Only the number is wanted: state how many lines of the data below contain the word "uuid".

## [Plain-text engineering files]

= = = =

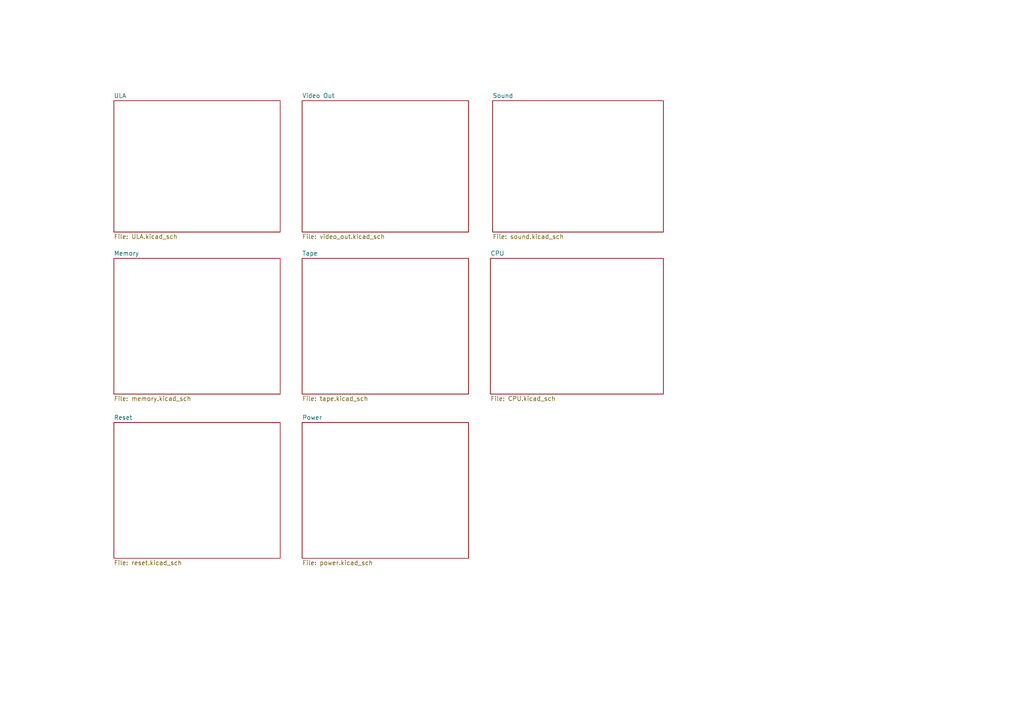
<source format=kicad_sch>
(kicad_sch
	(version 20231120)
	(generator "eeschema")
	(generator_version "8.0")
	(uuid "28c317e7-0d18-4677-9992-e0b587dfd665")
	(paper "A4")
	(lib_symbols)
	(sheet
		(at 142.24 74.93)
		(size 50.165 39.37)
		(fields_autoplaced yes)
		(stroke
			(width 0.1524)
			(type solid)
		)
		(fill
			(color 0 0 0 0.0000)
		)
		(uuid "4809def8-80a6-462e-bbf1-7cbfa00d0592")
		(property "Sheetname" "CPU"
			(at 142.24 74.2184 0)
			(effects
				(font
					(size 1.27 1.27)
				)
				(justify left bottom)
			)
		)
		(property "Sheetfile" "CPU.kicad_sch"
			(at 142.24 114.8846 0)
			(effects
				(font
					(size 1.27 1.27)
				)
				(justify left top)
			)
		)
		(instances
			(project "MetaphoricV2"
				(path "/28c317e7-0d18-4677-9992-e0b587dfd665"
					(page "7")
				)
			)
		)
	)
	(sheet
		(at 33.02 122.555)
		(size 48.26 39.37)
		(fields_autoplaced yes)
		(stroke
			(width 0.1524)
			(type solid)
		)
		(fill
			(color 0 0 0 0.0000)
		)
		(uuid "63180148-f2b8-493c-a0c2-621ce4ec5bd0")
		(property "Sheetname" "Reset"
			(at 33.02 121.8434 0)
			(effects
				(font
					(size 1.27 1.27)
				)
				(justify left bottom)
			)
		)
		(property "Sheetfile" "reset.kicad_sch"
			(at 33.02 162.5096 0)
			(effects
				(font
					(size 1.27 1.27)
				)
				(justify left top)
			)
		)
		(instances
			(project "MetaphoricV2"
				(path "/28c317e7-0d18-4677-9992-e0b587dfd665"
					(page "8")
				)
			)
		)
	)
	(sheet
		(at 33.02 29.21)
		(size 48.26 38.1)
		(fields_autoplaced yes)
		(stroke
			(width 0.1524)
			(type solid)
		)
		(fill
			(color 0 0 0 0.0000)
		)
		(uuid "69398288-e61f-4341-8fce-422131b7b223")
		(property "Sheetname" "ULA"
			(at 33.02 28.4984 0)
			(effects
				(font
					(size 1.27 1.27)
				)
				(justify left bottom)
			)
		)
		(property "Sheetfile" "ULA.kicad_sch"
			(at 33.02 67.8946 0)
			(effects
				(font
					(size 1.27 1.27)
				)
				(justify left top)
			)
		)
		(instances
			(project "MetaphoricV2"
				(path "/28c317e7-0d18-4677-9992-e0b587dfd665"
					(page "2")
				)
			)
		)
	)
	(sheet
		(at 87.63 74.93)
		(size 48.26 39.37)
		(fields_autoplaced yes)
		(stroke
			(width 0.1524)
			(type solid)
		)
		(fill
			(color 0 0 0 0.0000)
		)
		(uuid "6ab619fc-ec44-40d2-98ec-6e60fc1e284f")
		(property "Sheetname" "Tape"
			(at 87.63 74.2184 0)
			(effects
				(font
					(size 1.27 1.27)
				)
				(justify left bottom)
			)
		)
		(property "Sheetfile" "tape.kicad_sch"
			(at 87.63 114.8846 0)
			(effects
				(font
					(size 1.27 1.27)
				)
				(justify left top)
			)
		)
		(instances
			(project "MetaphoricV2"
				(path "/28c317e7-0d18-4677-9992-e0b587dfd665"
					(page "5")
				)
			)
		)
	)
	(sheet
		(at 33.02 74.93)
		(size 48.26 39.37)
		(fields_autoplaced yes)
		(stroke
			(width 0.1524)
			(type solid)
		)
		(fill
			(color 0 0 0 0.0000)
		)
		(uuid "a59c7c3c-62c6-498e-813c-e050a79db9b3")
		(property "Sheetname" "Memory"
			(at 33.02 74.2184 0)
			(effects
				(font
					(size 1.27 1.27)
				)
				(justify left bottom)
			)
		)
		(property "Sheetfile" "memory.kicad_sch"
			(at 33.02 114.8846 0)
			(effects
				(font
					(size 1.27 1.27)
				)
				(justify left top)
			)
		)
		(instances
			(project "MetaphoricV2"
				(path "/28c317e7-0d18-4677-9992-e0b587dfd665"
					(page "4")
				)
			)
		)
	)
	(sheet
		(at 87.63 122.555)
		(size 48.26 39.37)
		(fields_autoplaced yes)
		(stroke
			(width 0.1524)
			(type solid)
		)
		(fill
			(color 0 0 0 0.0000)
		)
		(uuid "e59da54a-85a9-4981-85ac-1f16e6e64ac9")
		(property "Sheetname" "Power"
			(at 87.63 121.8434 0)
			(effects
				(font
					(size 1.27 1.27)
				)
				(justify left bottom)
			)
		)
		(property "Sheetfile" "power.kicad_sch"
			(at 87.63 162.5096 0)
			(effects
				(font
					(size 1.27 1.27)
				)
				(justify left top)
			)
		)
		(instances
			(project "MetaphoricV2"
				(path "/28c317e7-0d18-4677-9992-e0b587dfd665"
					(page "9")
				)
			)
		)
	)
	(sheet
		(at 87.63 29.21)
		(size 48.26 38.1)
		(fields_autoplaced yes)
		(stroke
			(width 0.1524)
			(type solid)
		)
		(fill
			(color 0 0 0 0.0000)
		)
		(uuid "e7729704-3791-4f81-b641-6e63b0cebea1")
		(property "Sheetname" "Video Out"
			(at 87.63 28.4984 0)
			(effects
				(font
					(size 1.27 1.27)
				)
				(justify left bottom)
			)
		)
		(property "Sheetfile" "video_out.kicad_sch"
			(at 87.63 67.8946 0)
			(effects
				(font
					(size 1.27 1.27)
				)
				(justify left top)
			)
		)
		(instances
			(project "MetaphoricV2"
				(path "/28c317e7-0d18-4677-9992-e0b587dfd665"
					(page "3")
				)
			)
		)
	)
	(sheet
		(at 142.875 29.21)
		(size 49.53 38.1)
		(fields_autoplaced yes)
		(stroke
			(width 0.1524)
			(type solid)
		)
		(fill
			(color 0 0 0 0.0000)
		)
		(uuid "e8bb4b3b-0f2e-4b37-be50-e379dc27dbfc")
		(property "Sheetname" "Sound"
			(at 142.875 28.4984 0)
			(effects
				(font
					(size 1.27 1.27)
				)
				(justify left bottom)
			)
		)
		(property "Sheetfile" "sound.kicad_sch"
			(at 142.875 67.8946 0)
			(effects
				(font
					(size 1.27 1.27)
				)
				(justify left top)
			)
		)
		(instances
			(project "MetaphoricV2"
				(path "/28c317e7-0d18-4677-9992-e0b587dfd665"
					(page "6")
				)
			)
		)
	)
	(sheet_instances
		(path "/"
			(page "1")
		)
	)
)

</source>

= = = =

## [RESULT OF THE EXERCISE]
9